Effects of testing speed on the tensile and mode I fracture behavior of specimens printed through the Fused Deposition Modeling technique

Additive Manufacturing (AM) processes are known as revolutionary manufacturing processes that fabricate a part using a 3D model layer upon layer. These techniques gained more attention from various industries due to their advantages like low waste material. Also, these processes can produce any part with high degrees of complexity in a short period of time. The Fused Deposition Modeling (FDM) process is a material extrusion-based technique which works by extruding a fine molten polymeric filament through a heated nozzle on the heated platform named printer bed.

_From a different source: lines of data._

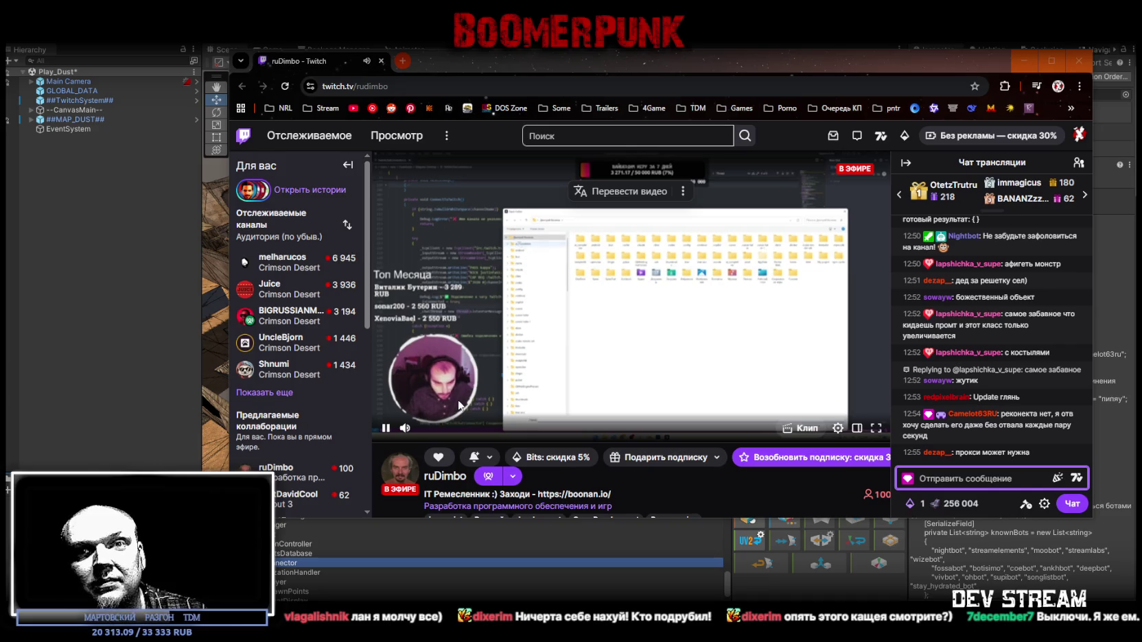
- Watch the stream and chat with the reconnect reply posted
mouse_move(488, 476)
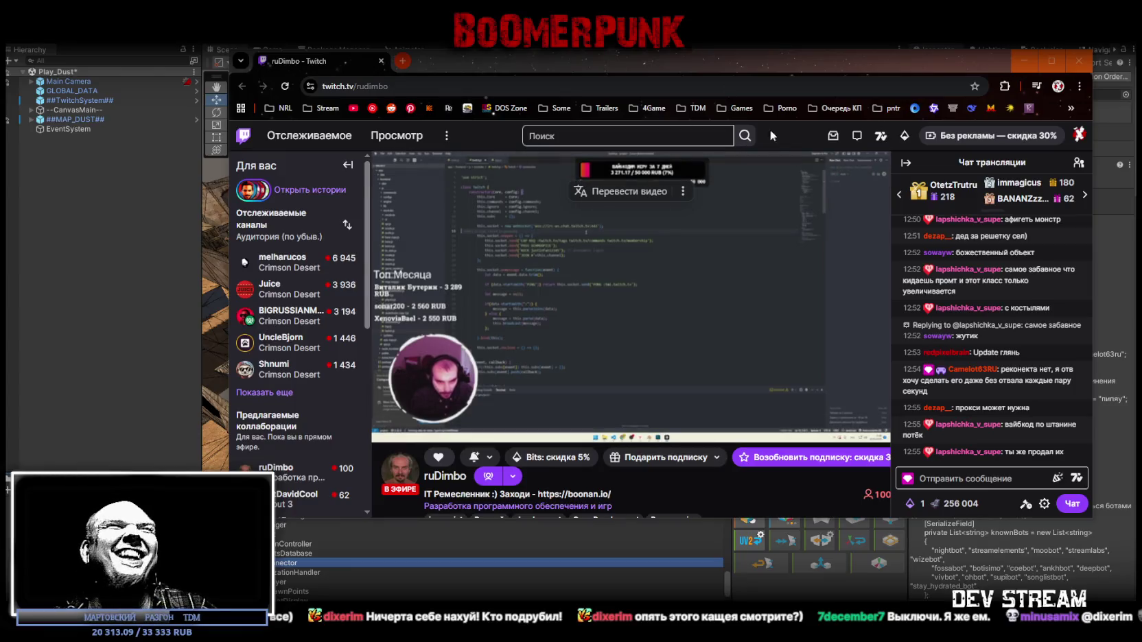
- Lower the browser window and select all code in the downloaded TwitchChatConnector.cs
mouse_move(661, 57)
left_mouse_down()
mouse_move(707, 476)
mouse_move(655, 147)
mouse_move(618, 132)
left_mouse_up()
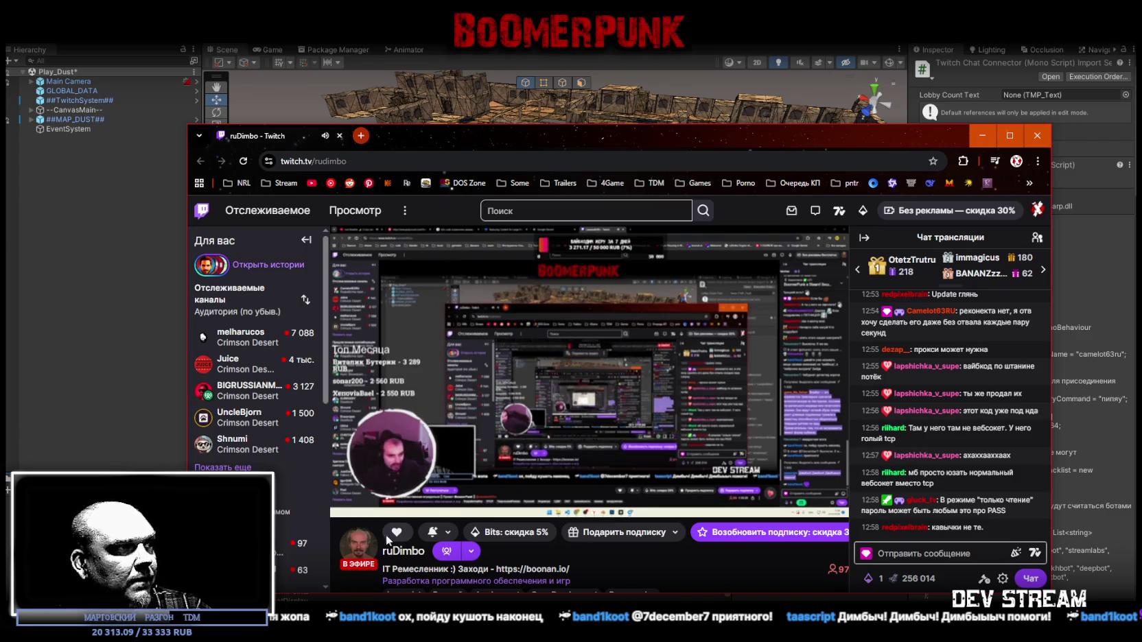
mouse_move(367, 506)
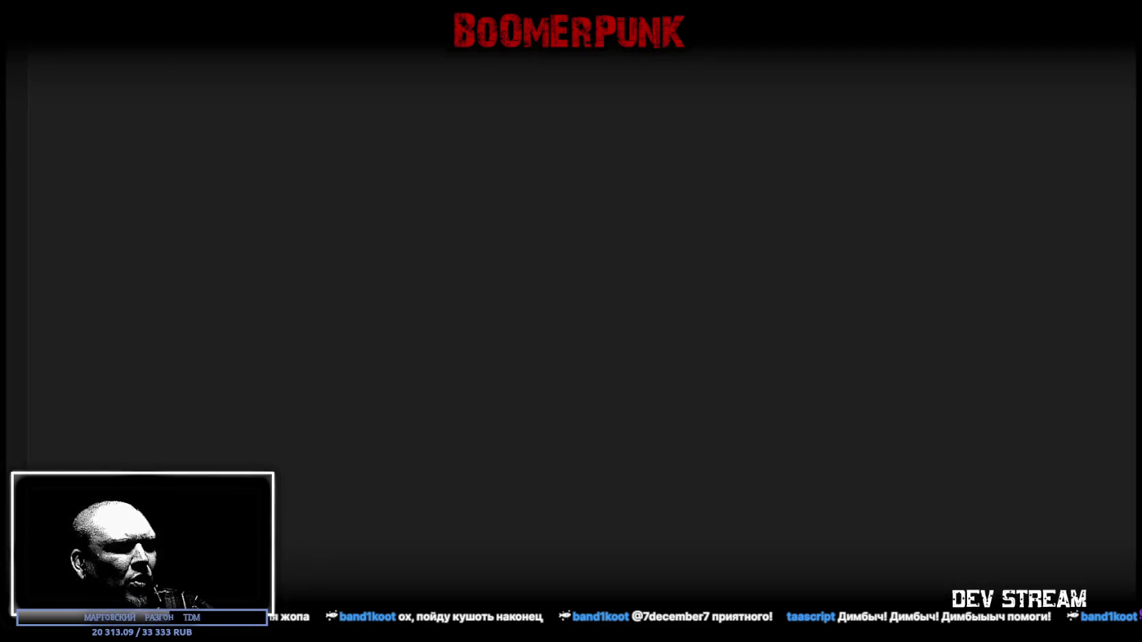
left_click(624, 400)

In this method, some important manufacturing parameters play a crucial role in controlling the mechanical properties and quality of the final fabricated part. However, all printed specimens through the FDM process should be tested based on the standards under some critical circumstances. Thus, in the current research paper, five and three test speeds are considered in tensile and fracture testing procedures, respectively to evaluate how these speeds can affect the mechanical and mode I fracture properties. Also, as the FDM specimens present elastic-plastic behavior, the critical value of J-integral is assumed as a fracture assessment and calculated from the finite element analysis. Among the mechanical properties, ultimate tensile strength is affected significantly by the test speed. For instance, the ultimate tensile strength of FDM specimens is 39.02, 38.58, 42.33, 48.09, and 52.11 for test speeds of 2, 4, 6, 8, and 10 mm/min, respectively. But vice-versa results are detected for the mode I fracture behavior and corresponding values of J for the FDM-PLA specimens. Finally, experimental and numerical results together with comprehensive discussions about the considered speeds and obtained results are reported.